Graupe-Pillard's archival pigment print war series Interventions began in 2003 and focused on overseas wars. Interventions was a union of her mediums of choice, photography and painting, and an advanced use of color manipulation. The collages show a decline of cultural sanctity and suffering due to war. To create Interventions, she used high resolution photos of familiar locations in major cities, including New York City, Baltimore, Newark, and Chicago, and digitally overlaid them with collaged depictions of war, such as car bombings, destroyed buildings, refugees, and soldiers. She used this combination to provoke the idea of war in one's own backyard for viewers.

===Other works===
Keyhole Series - 1995–2000.

This body of work deals with photographs collaged directly onto the canvas; the images in these large paintings are scavenged from a vast stockpile of art history books and magazines. They consist of photo reproductions that have already been cropped and altered which are then scanned into the computer and re-cropped and re-altered changing scale and context. Using a simple formal structure - a keyhole and a silhouette, placing appropriated forms within those parameters, Graupe-Pillard creates a dialogue between the physicality of the collaged photo and the illusionism of the painting. As the title implies, the KEYHOLE SERIES is a voyeuristic peek into the many physical and psychological upheavals that occur as we mature and undergo life experiences.

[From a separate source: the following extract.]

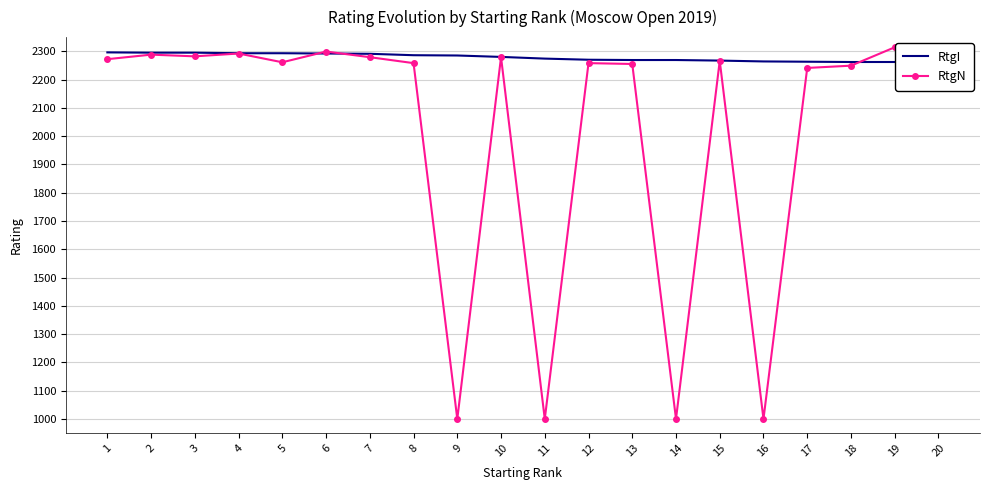

At which category is the sum across all series the highest?

6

In 2007 Graupe-Pillard also created a series entitled Stop Stealing My Face, a collaboration of reprinted hand-drawn pictures that carry the viewer through the final month of her mother's life in hospice. The photos are from a bedside viewpoint and are reprinted, which prevents viewers from having access to the original documents which shared the same space as her mother's final breaths, a symbolic way of Graupe-Pillard maintaining an intimacy with her mother that the public cannot touch.

Grace Delving Into Art is a photographic series that began in 2012 featuring herself nude, interacting with public art, raising issues of body-image in mature women, performance and voyeurism contributing to a contemporary dialogue on feminism and the artist's body and the merging of the public and private realms.

===Public art 1992–2004===
Grace Graupe-Pillard has received public art commissions from Shearson Lehman American Express, AT&T, Peat Marwick, Wonder Woman Wall at The Port Authority Bus Terminal in New York City, Robert Wood Johnson University Hospital, New Brunswick, New Jersey, and "Celebrating Orange". commissioned for the City of Orange, New Jersey. Public art projects also include commissions from NJ Transit for their new Hudson Bergen Light Rail Transit System at Garfield Station in Jersey City, and 2nd Street Station in Hoboken installed in 2004, as well as an artwork for New Jersey Transit's Aberdeen-Matawan Station in Aberdeen, NJ. In 1995 she was chosen to serve on New Jersey Transit's Transit Arts Committee developing a “Master Plan” that set forth guidelines and approaches for the inclusion of art in their new Hudson-Bergen Light Rail Transit System. She also served as one of the Design Team Leaders for 3 of the stations. In 1998 Ms. Graupe-Pillard was asked to be on the Design team for the planning of artwork to be placed in the Hoboken 2nd St. station.

==Teaching==
Graupe-Pillard later became an art educator, a career that spanned over forty years working for Monmouth County Parks System (1975–2016) and also directed The Abby Mural Fellowship Workshop at The National Academy Museum and Art School (2003–2010).